> _Texte extrait_
++++++++

Pourquoi l’échec de la Croix pour Jésus ?

Deux mille après, est-il certain que le scandale de la mort du Christ, de celui qui se présenta comme le Sauveur des hommes, ait été parfaitement intégré par l’intelligence de ses disciples ? Pourquoi la vie du Messie se termine-t-elle sur l’échec le plus retentissant ? Bien des réponses ont été apportées à cette question. Des bibliothèques entières de livres de théologie ont traité le sujet. Je n’aurai pas ici la prétention – ni même la place – de les présenter. Je me contenterai d’évoquer un motif parmi d’autres qui permet de rendre raison, autant que ce mystère soit à la portée d’un raisonnement, de la mort sur une croix du propre Fils de Dieu.

 

Jésus, grand prêtre

L’épître aux Hébreux présente le Christ comme le grand prêtre par excellence. La fonction du grand prêtre au temps de Jésus consistait à offrir un sacrifice à Dieu pour Le réconcilier avec le peuple. Or, à rebours des prescriptions de l’Ancienne Alliance, Jésus n’offre aucun animal à cette fin. Que donne-t-il donc à Dieu ? Tout simplement lui-même ! C’est ce que notre liturgie traduit par cette formule : « Il est à la fois l’autel, le prêtre et la victime ».
Toutefois, la question demeure : pourquoi la mort, l’échec ? En effet, Jésus aurait pu, dans le fond de son cœur, s’offrir totalement à Dieu sans passer ni par la souffrance, ni par la mort. C’est d’ailleurs ce qu’il fait en entrant dans le monde : « Voici, je viens, pour faire, ô Dieu, ta volonté » dit-il (He 10,7). Dès son entrée dans le monde, le Christ a déjà offert son existence à la volonté de Dieu. À ce niveau, rien ne dit encore qu’il connaîtra l’échec. Alors, comment la Croix vient-elle s’insérer dans cette logique de réconciliation des hommes avec Dieu – puisque tel est son dessein en tant que grand prêtre ? Cette réconciliation avait-elle vraiment besoin de la mort de l’Envoyé pour devenir effective ? Jésus ne pouvait-il pas s’offrir spirituellement tout entier sans devoir goûter au fruit amer de la Passion ?

 

Le Christ offre des supplications et des demandes

C’est ici qu’un verset de l’épître aux Hébreux vient nous éclairer : « C’est lui (le Fils) qui, aux jours de sa chair, ayant offert, avec une violente clameur et des larmes, des implorations et des supplications à Celui qui pouvait le sauver de la mort, et ayant été exaucé en raison de sa piété, tout Fils qu’il était, apprit de ce qu’il souffrit, l’obéissance  » (He 5, 7-8). Ainsi, nous détenons maintenant la réponse à notre question initiale : ce que Jésus offrit, à cause de sa souffrance et de son échec, ce furent des implorations et des supplications ! Telle fut une des raisons de sa fin ignominieuse : demander à Dieu le salut dans les larmes, comme tout homme le ferait en pareille occasion !

++++++++

> _Consigne écrite_
Reproduisez le passage du texte sur l'échec de la Croix qui va de « Le Christ offre » à « en pareille occasion ! ». La liste qui suit ne sert à rien ici.

> _Données fournies_
++++++++

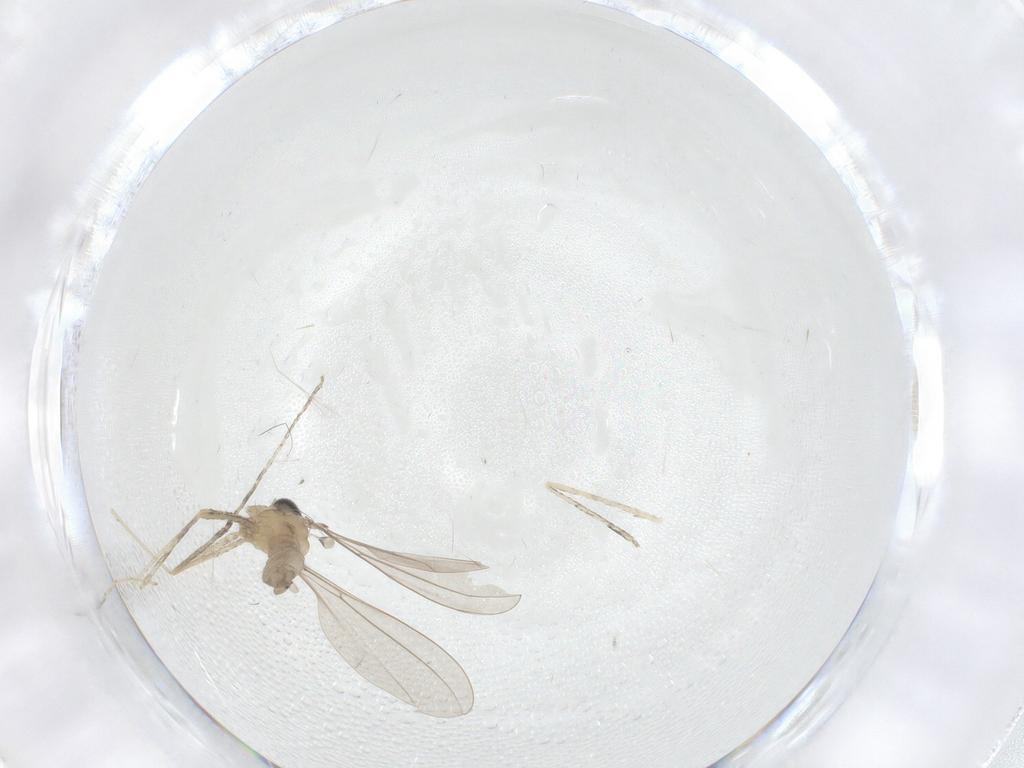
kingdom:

++++++++

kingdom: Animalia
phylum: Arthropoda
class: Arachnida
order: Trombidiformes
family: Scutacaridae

++++++++

> _Réponse complète_
Le Christ offre des supplications et des demandes

C’est ici qu’un verset de l’épître aux Hébreux vient nous éclairer : « C’est lui (le Fils) qui, aux jours de sa chair, ayant offert, avec une violente clameur et des larmes, des implorations et des supplications à Celui qui pouvait le sauver de la mort, et ayant été exaucé en raison de sa piété, tout Fils qu’il était, apprit de ce qu’il souffrit, l’obéissance  » (He 5, 7-8). Ainsi, nous détenons maintenant la réponse à notre question initiale : ce que Jésus offrit, à cause de sa souffrance et de son échec, ce furent des implorations et des supplications ! Telle fut une des raisons de sa fin ignominieuse : demander à Dieu le salut dans les larmes, comme tout homme le ferait en pareille occasion !